Он поворачивается и покидает нас, а я смотрю на Лукаса, ожидая, увидеть на его лице «я так доволен собой» ухмылку.

Вместо этого, я вижу омут его темно-карих глаз, которые пылают огнём.

Он также громко и тяжело дышит, как и я, его брови сдвинуты вместе, как будто он сердится. Губы сжаты в плоскую линию, как будто он в замешательстве, и затем я понимаю, что целовала эти губы.

О, боже мой!

Я поцеловала Лукаса Тэтчера.

Земля что, только что содрогнулась?

Он наклоняется, чтобы помочь мне подняться, и я жалею, что не подумала быстрее и не сделала это сама. Я не готова к тому, чтобы он прикасался ко мне, не тогда, когда я все еще напряжена, как пружина под давлением. Он продолжает держать меня за бицепс, пока я не успокаиваюсь. Я смотрю на его мускулистые руки, изучая, как крепко они меня сжимают. Это так возбуждает.
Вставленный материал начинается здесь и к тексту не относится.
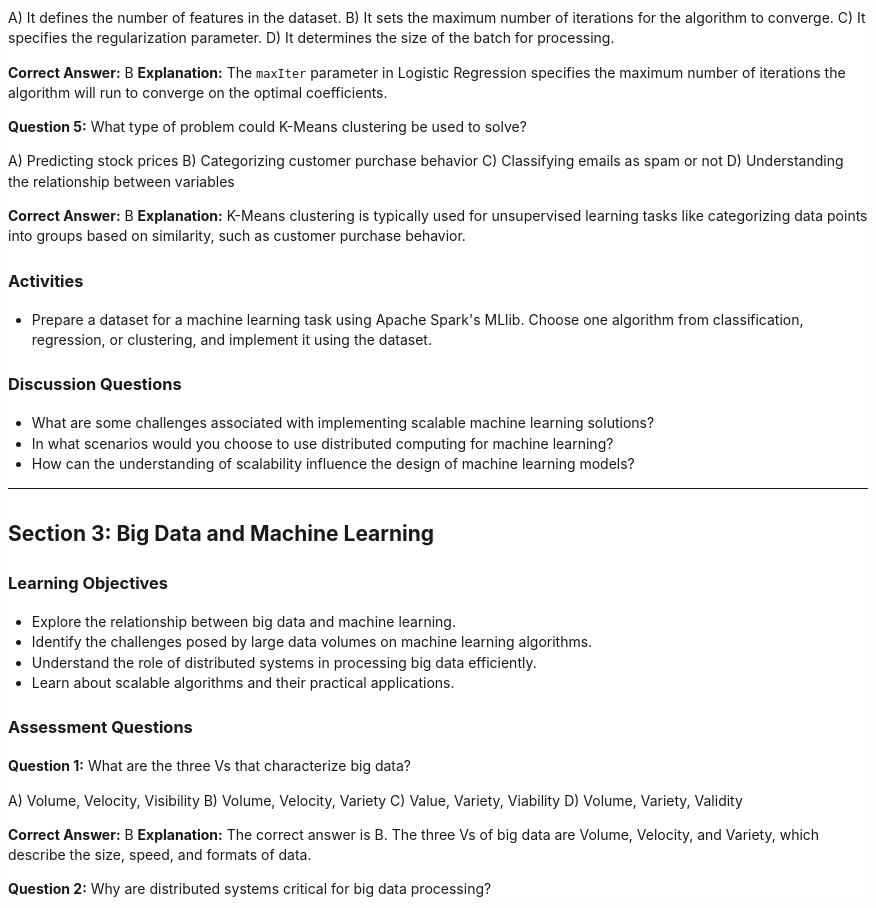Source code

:   A) It defines the number of features in the dataset.
  B) It sets the maximum number of iterations for the algorithm to converge.
  C) It specifies the regularization parameter.
  D) It determines the size of the batch for processing.

**Correct Answer:** B
**Explanation:** The `maxIter` parameter in Logistic Regression specifies the maximum number of iterations the algorithm will run to converge on the optimal coefficients.

**Question 5:** What type of problem could K-Means clustering be used to solve?

  A) Predicting stock prices
  B) Categorizing customer purchase behavior
  C) Classifying emails as spam or not
  D) Understanding the relationship between variables

**Correct Answer:** B
**Explanation:** K-Means clustering is typically used for unsupervised learning tasks like categorizing data points into groups based on similarity, such as customer purchase behavior.

### Activities
- Prepare a dataset for a machine learning task using Apache Spark's MLlib. Choose one algorithm from classification, regression, or clustering, and implement it using the dataset.

### Discussion Questions
- What are some challenges associated with implementing scalable machine learning solutions?
- In what scenarios would you choose to use distributed computing for machine learning?
- How can the understanding of scalability influence the design of machine learning models?

---

## Section 3: Big Data and Machine Learning

### Learning Objectives
- Explore the relationship between big data and machine learning.
- Identify the challenges posed by large data volumes on machine learning algorithms.
- Understand the role of distributed systems in processing big data efficiently.
- Learn about scalable algorithms and their practical applications.

### Assessment Questions

**Question 1:** What are the three Vs that characterize big data?

  A) Volume, Velocity, Visibility
  B) Volume, Velocity, Variety
  C) Value, Variety, Viability
  D) Volume, Variety, Validity

**Correct Answer:** B
**Explanation:** The correct answer is B. The three Vs of big data are Volume, Velocity, and Variety, which describe the size, speed, and formats of data.

**Question 2:** Why are distributed systems critical for big data processing?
Он осторожно стряхивает пыль с моего халата и отходит. Он выглядит так же, как десять минут назад. Доктор Тэтчер. Уверенный. Красивый. Устрашающий. Я? Я жалкое подобие человека, который ели стоит на дрожащих ногах.

— На твой предыдущий вопрос: да.

— Что? — спрашиваю я хриплым голосом.

— Я единственный, — говорит он, прежде чем уйти.



С тех пор, как произошел наш маленький инцидент в коридоре, у меня появилось то, что мы в медицинской сфере называем «навязчивыми мыслями» с участием Лукаса. Их так называют потому, что они нежелательны, как правило, неуместного характера и их совершенно невозможно подавить. Особенно огорчает тот факт, что мои мысли о Лукасе, потому что, кроме одного сна, вызванного Найквилом (средство от простуды, принимаемое перед сном), который у меня был в одиннадцатом классе, я могу честно сказать, что никогда не думала о Лукасе таким образом.